Please post a piece from your favourite "classical" artist!
Really just looking for new pieces to do master studies from (for colour/comp/rendering mostly) but there's too much variety... Hard mode: no Sargent allowed ;D
(Personal fave is the "Roses of Heliogabalus" by Lawrence Alma-Tadema, it looks like a mess but the detailing is amazing!)
>>2810413
not really a "classical" but still..
>>2810413
Technically not classical but i really like this piece
>>2810413
a well painted chicken
ill give it a shot
>>2810627
>>2810629
>>2810413
>it looks like a mess but the detailing is amazing!
Almost always my favourite kind.
>>2810667
Same here! I know fixating on the tiny details isn't the best way to go, but can't help it when textures are so skilfully painted.
Thanks for all the pics btw!
>>2810714
I bet this guy got bullied by his painter bros for making her neck so freakishly fat.
It's another old master thread with almost no actual old master.
>>2810413
>>2810732
More like another thread about old oil paintings with an unprecise title.
The term might not be used correctly, but OP specifies what this thread is for in their post, the priority not being that it's actual old master paintings from before 1800, evident by them posting Alma-Tadema and mentioning Sargent.
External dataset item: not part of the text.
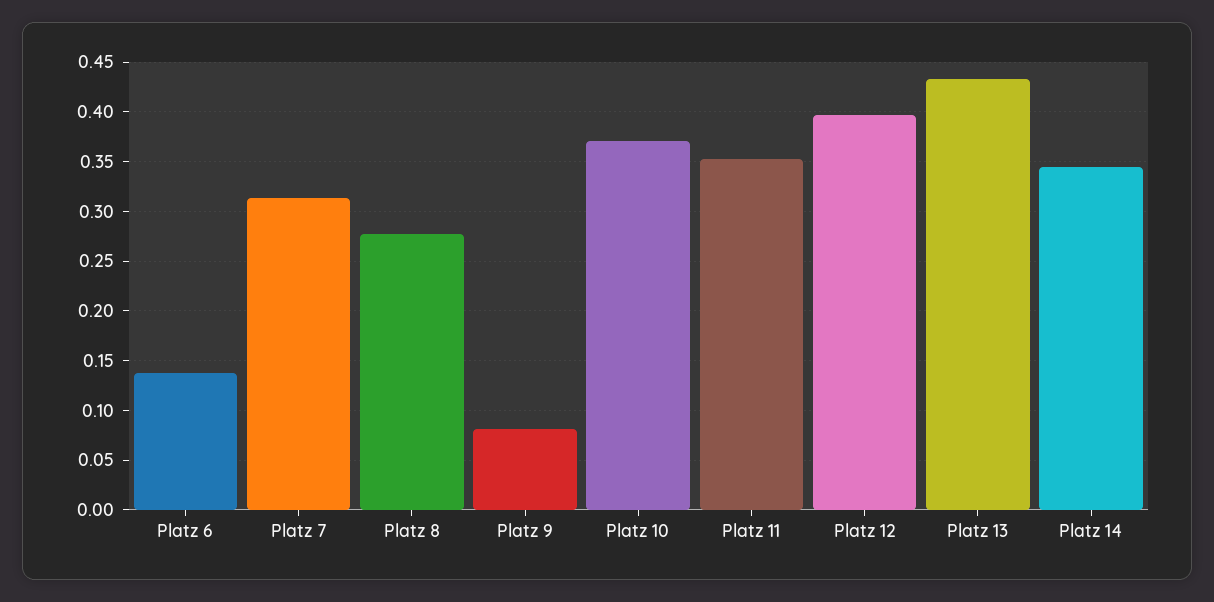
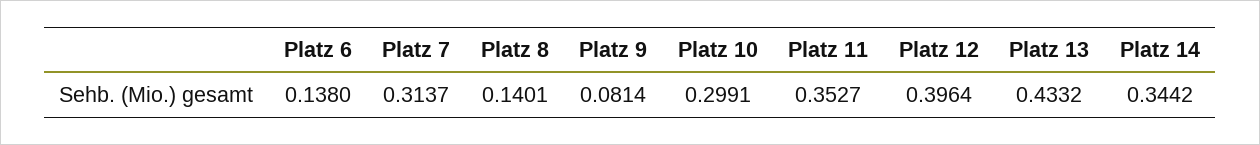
Platz 8: 0.28 -> 0.1401
Platz 10: 0.37 -> 0.2991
But here, have some Van Dyck.
This is only the middle panel
Orientalists make my dick hard.
>>2811077
I had no idea there was even a distinction, thanks for clarifying! If there's a next time I'll just name it "dead oil painters" or something.
>>2810636
there is something so beautiful about the contrast between her skin and the background.
>>2810534
Never seen this before, it's amazing
>>2811456
I didn't know before checking wikipedia, after someone posed the question here about a week ago. The more you know.
It's an art history term, but definitely used more loosely on /ic/, here including basically all skilled painters who have been dead for a while.
>>2811077
The misconception is wide-spread. It reaches even into successful and influential mentor-painters that are looked up to for guidance. It often thus happens that the influence and exposure that artists think are old masters are overwhelmingly not old masters.
>>2810413
If you like Alma-Tadema you'll also like his student John William Godward.
this my fave Bouguereau painting
de Blaas
Frederic Leighton
>>2813376
But those are artists, not art-historians. Could one not say that outside of a scientific use, the term has a broader, more colloquial meaning? I mean it obviously does, if it is used so frequently and everyone knows what is meant by it.
>>2813573
I suppose I should have clarified that I'm not speaking of mere artists, but that they are also instructors who often talk about history here and there, for various reasons.
That an incorrect usage achieves a colloquial meaning is no grounds for clearance to continue with its usage and develop it even more as a colloquial term. In many cases it should rather be corrected. I should also correct myself in saying that the misconception is wide-spread as it's not entirely accurate; it is wide-spread among those who even know about the so-called academic 19th century painting at all, which is still relatively obscure to the public.
My concern with this subject is not chiefly to do with the field of art history of meaningless trivia, but for form. The way the world was viewed and painting changed either drastically in the 19th century, especially around the later half it seems, or that it gradually changed to the point that it could not anymore be accounted among the art of old masters, as when a person changes by degrees into something which could no longer be considered its old self. To theorize the reasons of this is the responsibility of historians...
>>2813912
>>2813915
Benczur's Narcissus is gorgeous.
>>2813387
woah i've checked up on godward before but never knew about that, thanks so much! do you have more of his work that you like?
>>2816725
yay! that's what this thread is for heheh. i also have a lot of trouble finding stuff myself but it's so inspiring discovering new artists.
>>2815927
what is with all the droopy eye-lids?
>>2810615
Woah ive never seen someone post this painting before, wow!
Mucha was so good, he's one of my favorite painters
>>2810413
It looks like vomit in the thumbnail.
>>2817265
that's why i love it~
>>2817251
Ah, that was the one painter I liked a lot but couldn't remember the name.
great thread!
>classical art
>none of it from the classical period.
Fuck man, you people make fun of art students but jesus fuck do you need an education.
>>2823829
OP obviously has not idea what they're talking about so why don't you post classical period works like a good anon
>>2823841
Don't mind him. He's just a talentless pseudo-art historian who has it wrong besides.
That said, many of the works posted are either a unwitting mockery of classicism or go against it completely.
>>2817251
Seeing his slavic epos in real life was pretty amazing.
The scale is phenomenal.
This reminds me that in the national gallery in prague there were some paintings which I really liked, but failed to remember the artists of.
There were several pieces each depicting a women, each representing concepts like liberty, art, law and so on.
>>2823829
>>2823841
>>2823951
see >>2811077
Wrongly used terminology aside, it's pretty obvious what OP is and is not concerned with and what accordingly may be posted in this thread.